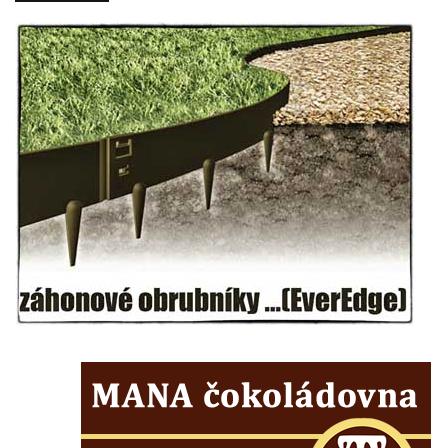
Pomník pracovního nasazení vězňů
koncentračního tábora v Tovární ulici v
Rychnově u Jablonce nad Nisou
Kenotaf Alfreda Langa na hřbitově v Krásné
u Pěnčína
Kenotaf Emila Posselta na hřbitově v
Krásné u Pěnčína
Kenotaf Edmunda Andera na hřbitově v
Krásné u Pěnčína
Hřbitovní kaple rodiny Fiedler na hřbitově v
Teplicích nad Metují
Kenotaf Franze Ruseho na hřbitově v
Teplicích nad Metují
Pomník obětem 2. světové války na hřbitově
v Teplicích nad Metují
Hrob Waltera Hilleho na hřbitově ve Vlčí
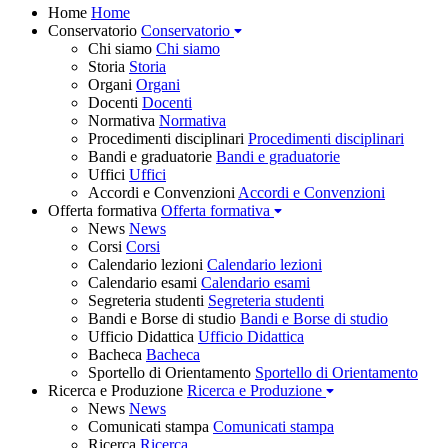
Home
Home
Conservatorio
Conservatorio
Chi siamo
Chi siamo
Storia
Storia
Organi
Organi
Docenti
Docenti
Normativa
Normativa
Procedimenti disciplinari
Procedimenti disciplinari
Bandi e graduatorie
Bandi e graduatorie
Uffici
Uffici
Accordi e Convenzioni
Accordi e Convenzioni
Offerta formativa
Offerta formativa
News
News
Corsi
Corsi
Calendario lezioni
Calendario lezioni
Calendario esami
Calendario esami
Segreteria studenti
Segreteria studenti
Bandi e Borse di studio
Bandi e Borse di studio
Ufficio Didattica
Ufficio Didattica
Bacheca
Bacheca
Sportello di Orientamento
Sportello di Orientamento
Ricerca e Produzione
Ricerca e Produzione
News
News
Comunicati stampa
Comunicati stampa
Ricerca
Ricerca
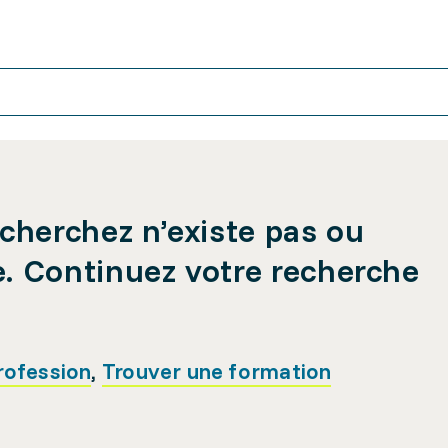
cherchez n’existe pas ou
e. Continuez votre recherche
rofession
,
Trouver une formation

● What is expected: Without including any pictures, print all of the material exactly as given.

● Response:
Pomník pracovního nasazení vězňů
koncentračního tábora v Tovární ulici v
Rychnově u Jablonce nad Nisou
Kenotaf Alfreda Langa na hřbitově v Krásné
u Pěnčína
Kenotaf Emila Posselta na hřbitově v
Krásné u Pěnčína
Kenotaf Edmunda Andera na hřbitově v
Krásné u Pěnčína
Hřbitovní kaple rodiny Fiedler na hřbitově v
Teplicích nad Metují
Kenotaf Franze Ruseho na hřbitově v
Teplicích nad Metují
Pomník obětem 2. světové války na hřbitově
v Teplicích nad Metují
Hrob Waltera Hilleho na hřbitově ve Vlčí
Home
Home
Conservatorio
Conservatorio
Chi siamo
Chi siamo
Storia
Storia
Organi
Organi
Docenti
Docenti
Normativa
Normativa
Procedimenti disciplinari
Procedimenti disciplinari
Bandi e graduatorie
Bandi e graduatorie
Uffici
Uffici
Accordi e Convenzioni
Accordi e Convenzioni
Offerta formativa
Offerta formativa
News
News
Corsi
Corsi
Calendario lezioni
Calendario lezioni
Calendario esami
Calendario esami
Segreteria studenti
Segreteria studenti
Bandi e Borse di studio
Bandi e Borse di studio
Ufficio Didattica
Ufficio Didattica
Bacheca
Bacheca
Sportello di Orientamento
Sportello di Orientamento
Ricerca e Produzione
Ricerca e Produzione
News
News
Comunicati stampa
Comunicati stampa
Ricerca
Ricerca
cherchez n’existe pas ou
e. Continuez votre recherche
rofession
,
Trouver une formation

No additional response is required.